Но если говорить о современности, о мыслях и страстях современного человека, сложности и противоречиях его внутреннего мира, всякого рода социальных проблемах – тут просто противопоказан язык классического танца с его застывшими канонами, условностью, абстрактностью. <…> Театр не музей, хотя есть шедевры, которые вряд ли можно лучше поставить. «Спящая красавица», например, «Жизель»… Но согласитесь, языком «Жизели» современный балет решать невозможно [Якобсон 1971: 98–99].
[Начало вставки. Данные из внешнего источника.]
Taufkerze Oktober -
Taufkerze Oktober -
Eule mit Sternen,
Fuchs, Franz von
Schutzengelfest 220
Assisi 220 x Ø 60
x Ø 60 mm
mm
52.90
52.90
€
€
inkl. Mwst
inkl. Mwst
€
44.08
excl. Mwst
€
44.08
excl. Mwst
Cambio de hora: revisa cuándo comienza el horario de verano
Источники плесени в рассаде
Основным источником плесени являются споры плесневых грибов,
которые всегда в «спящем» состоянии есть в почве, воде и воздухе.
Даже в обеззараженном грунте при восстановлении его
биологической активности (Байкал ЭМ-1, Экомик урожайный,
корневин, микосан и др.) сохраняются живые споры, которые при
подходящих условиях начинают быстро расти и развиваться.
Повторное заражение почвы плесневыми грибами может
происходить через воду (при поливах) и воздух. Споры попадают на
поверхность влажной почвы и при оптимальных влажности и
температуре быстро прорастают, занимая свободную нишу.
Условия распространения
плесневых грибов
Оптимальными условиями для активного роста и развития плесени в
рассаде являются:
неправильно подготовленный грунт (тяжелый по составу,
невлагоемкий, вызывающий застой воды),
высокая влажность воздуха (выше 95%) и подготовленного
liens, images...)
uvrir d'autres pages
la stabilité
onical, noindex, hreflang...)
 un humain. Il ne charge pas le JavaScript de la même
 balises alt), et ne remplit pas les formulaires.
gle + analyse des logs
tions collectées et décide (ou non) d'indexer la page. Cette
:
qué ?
Примечательным в творчестве Якобсона в контексте советского балета является то, что отправной точкой в творчестве для него стал danse decole. На Западе хореографы-новаторы, искавшие в тот же период новые способы выражения сложностей внутреннего мира, о которых упоминает Якобсон, изобретали свои собственные выразительные средства, отрабатывая движения собственным телом. Якобсон же, в отличие от них, на тот момент, когда он наконец получил свою труппу, в своей работе привык к противостоянию – возрасту, состоянию здоровья и все еще существующим препонам, затрудняющим его попытки представить свои балеты публике. Так что жалобы на его суровость в репетиционном зале были отголосками его фрустрации по поводу того, что ему приходилось реализовывать свои творческие идеи опосредованно, используя тела артистов, многим из которых его идеи порой были безразличны.
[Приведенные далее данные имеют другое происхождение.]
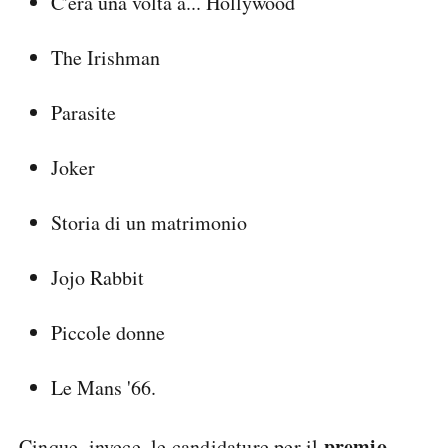
C'era una volta a... Hollywood
The Irishman
Parasite
Joker
Storia di un matrimonio
Jojo Rabbit
Piccole donne
Le Mans '66.
premio
Cinque, invece, le candidature per il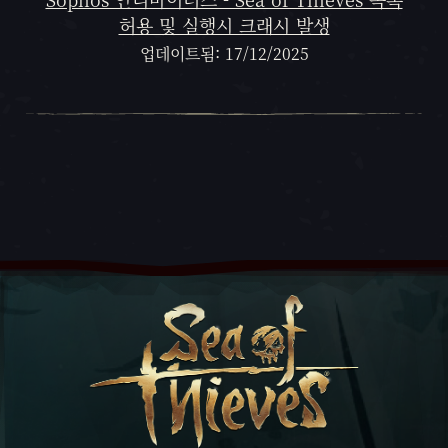
허용 및 실행시 크래시 발생
업데이트됨: 17/12/2025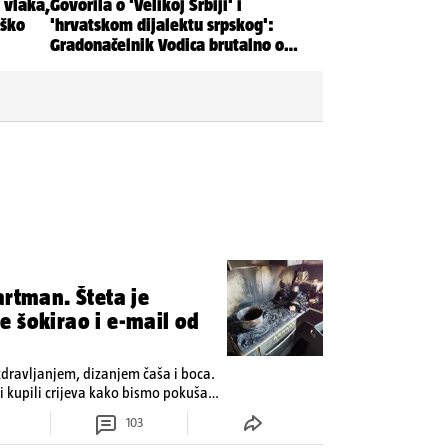
artman. Šteta je
 šokirao i e-mail od
zdravljanjem, dizanjem čaša i boca.
 kupili crijeva kako bismo pokušali
103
За несколько часов до того, как труппа Якобсона должна была начать в июне 1971 года премьерный спектакль, когда все программки уже были напечатаны, свет установлен, генеральные прогоны пройдены, костюмы сшиты, а билеты проданы, чиновники заглянули к ним для последней проверки. Взяв уже отпечатанные программки дебютного концерта, они велели билетерам нарисовать большую букву «X» на «Свадебном кортеже». После этого он был удален из программы вслед за «Негритянским концертом», запрещенным несколькими неделями ранее. В том, что отдельные постановки Якобсона подверглись цензуре, не было ничего нового, но то, что такому унижению в самый последний момент подверглась вся труппа, было жестоко. «Мы думали, что они могут отменить все, и мы все останемся без работы»[336], – призналась Татьяна Квасова много лет спустя, говоря о страхах танцовщиков, узнавших за кулисами о снятии «Свадебного кортежа» в последнюю минуту. Якобсон, несмотря на свое эго, был привычен к подобному, но для танцовщиков подобные капризы были в новинку. Однажды Якобсон сказал о своем мировоззрении:
…не надо быть скромным, так как, во-первых, скромность мешает достижению цели, в чем я убедился на основании своей практики. Во-вторых, скромность является достоинством только тогда, когда нет никаких других достоинств, и в-третьих, скромность не всегда способствует лучшему в том, что делаешь[337].
Якобсон считал скромность помехой для успеха в условиях агрессивной цензуры. Его гордость за собственную нескромность показывает, как ему приходилось постоянно переписывать собственный моральный кодекс, чтобы продолжать работать.
В течение трех месяцев после премьеры «Хореографических миниатюр» Якобсон снова обнаружил, что его деятельность контролируется с возрастающей интенсивностью. Различные худсоветы требовали бесчисленных просмотров репертуара, и каждый раз, когда он хотел поставить новое произведение, ему приходилось бороться за разрешение. Осенью 1971 года состоялся закрытый просмотр для высокопоставленной комиссии из Москвы, состоящей из 12 человек и возглавляемой В. Ф.